La chronique de l'actualité

Goldman devrait acter dans sa gouvernance son nouveau business modèle

le 13/03/2018

Philippe Mudry

Officiellement, le changement de patron chez Goldman Sachs n’est pas encore à l’ordre du jour. Mais il est déjà clair que le successeur de Lloyd Blankfein devrait venir d’un autre horizon que celui de la salle des marchés. Ce qui, s’agissant de l’acteur le plus emblématique de Wall Street, est en soi une révolution.

Cette présomption découle de la démission, officialisée hier, de Harvey Schwartz, l’un des deux adjoints de Lloyd Blankfein. Elle laisse en lice pour la succession un seul candidat interne, David Solomon, 56 ans, qui vient lui de la banque d’investissement.

Si son accession au poste suprême semble désormais très plausible aux « Goldman watchers », c’est d’abord qu’un autre poids lourd de Wall Street, le Wall Street Journal, a affirmé vendredi, sans être vraiment démenti, que l’actuel numéro un cèderait son fauteuil en fin d’année à un successeur choisi en interne.

Lloyd Blankfein, nommé en 2006, reste le seul rescapé à ce niveau, après son alter ego de JP Morgan Chase Jamie Dimon, de la période précédant la crise financière.

Plausible, cette promotion l’est ensuite parce qu’elle entérinerait l’évolution du modèle économique de la célèbre banque d’affaires.
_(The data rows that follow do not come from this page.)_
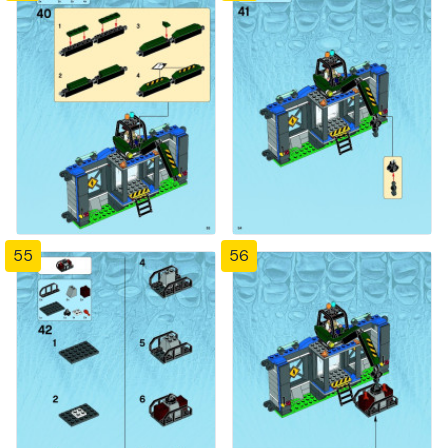
55
56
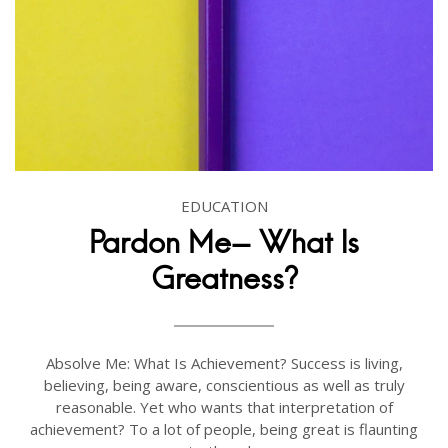
EDUCATION
Pardon Me- What Is
Greatness?
Absolve Me: What Is Achievement? Success is living,
believing, being aware, conscientious as well as truly
reasonable. Yet who wants that interpretation of
achievement? To a lot of people, being great is flaunting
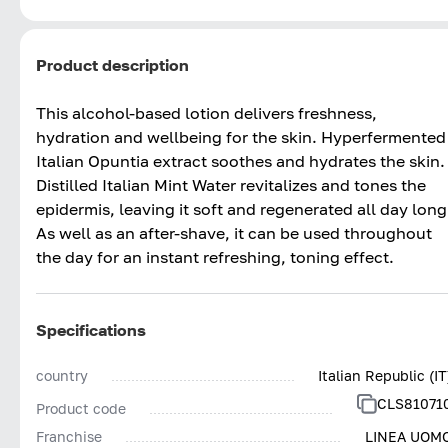
Product description
This alcohol-based lotion delivers freshness,
hydration and wellbeing for the skin. Hyperfermented
Italian Opuntia extract soothes and hydrates the skin.
Distilled Italian Mint Water revitalizes and tones the
epidermis, leaving it soft and regenerated all day long
As well as an after-shave, it can be used throughout
the day for an instant refreshing, toning effect.
Specifications
country
Italian Republic (IT
CLS81071
Product code
Franchise
LINEA UOM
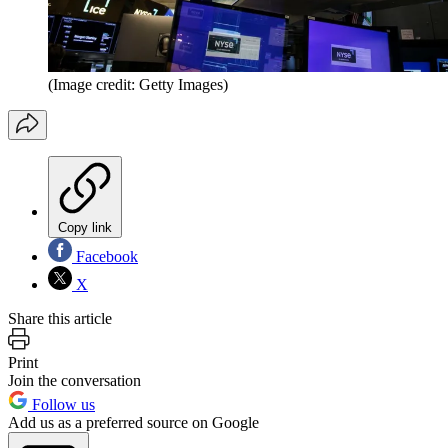
(Image credit: Getty Images)
Copy link
Facebook
X
Share this article
Print
Join the conversation
Follow us
Add us as a preferred source on Google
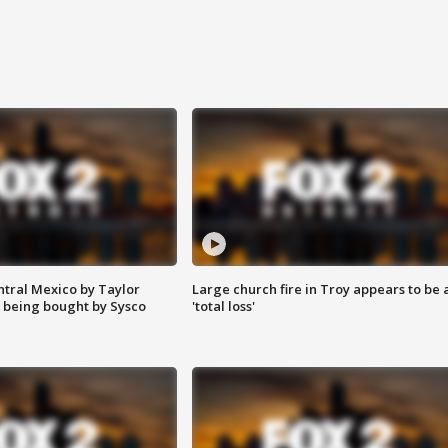
ntral Mexico by Taylor
Large church fire in Troy appears to be 
 being bought by Sysco
'total loss'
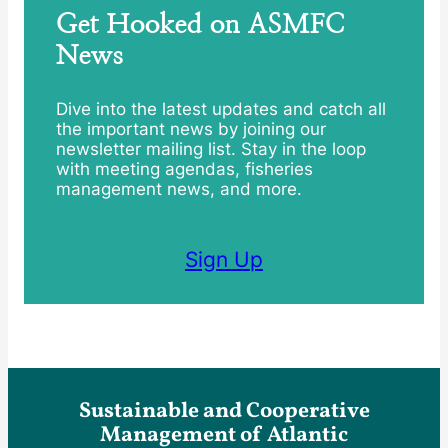
Get Hooked on ASMFC
News
Dive into the latest updates and catch all
the important news by joining our
newsletter mailing list. Stay in the loop
with meeting agendas, fisheries
management news, and more.
Sign Up
Sustainable and Cooperative
Management of Atlantic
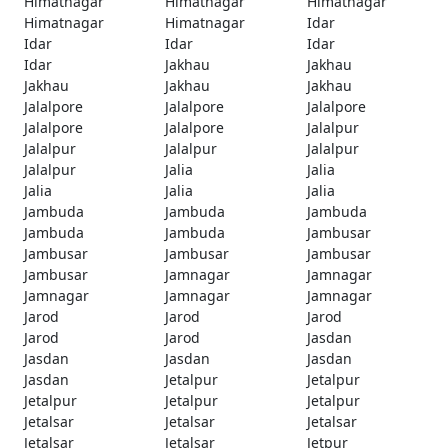
Himatnagar
Himatnagar
Himatnagar
Himatnagar
Himatnagar
Idar
Idar
Idar
Idar
Idar
Jakhau
Jakhau
Jakhau
Jakhau
Jakhau
Jalalpore
Jalalpore
Jalalpore
Jalalpore
Jalalpore
Jalalpur
Jalalpur
Jalalpur
Jalalpur
Jalalpur
Jalia
Jalia
Jalia
Jalia
Jalia
Jambuda
Jambuda
Jambuda
Jambuda
Jambuda
Jambusar
Jambusar
Jambusar
Jambusar
Jambusar
Jamnagar
Jamnagar
Jamnagar
Jamnagar
Jamnagar
Jarod
Jarod
Jarod
Jarod
Jarod
Jasdan
Jasdan
Jasdan
Jasdan
Jasdan
Jetalpur
Jetalpur
Jetalpur
Jetalpur
Jetalpur
Jetalsar
Jetalsar
Jetalsar
Jetalsar
Jetalsar
Jetpur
Autrefois très dominant, le trading, c’est-à-dire le négoce de valeurs mobilières, représentait l’essentiel du chiffre d’affaires et des profits du groupe. Désormais, il ne pèse guère plus de 40% de l’activité, reculant en importance face à la banque d’investissement, la gestion d’actifs et l’activité de prêt.

L’une des décisions majeures promise à tout successeur sera d’ailleurs de confirmer ou non cette diversification croissante, qui va désormais jusqu’à la banque de particuliers et au crédit à la consommation.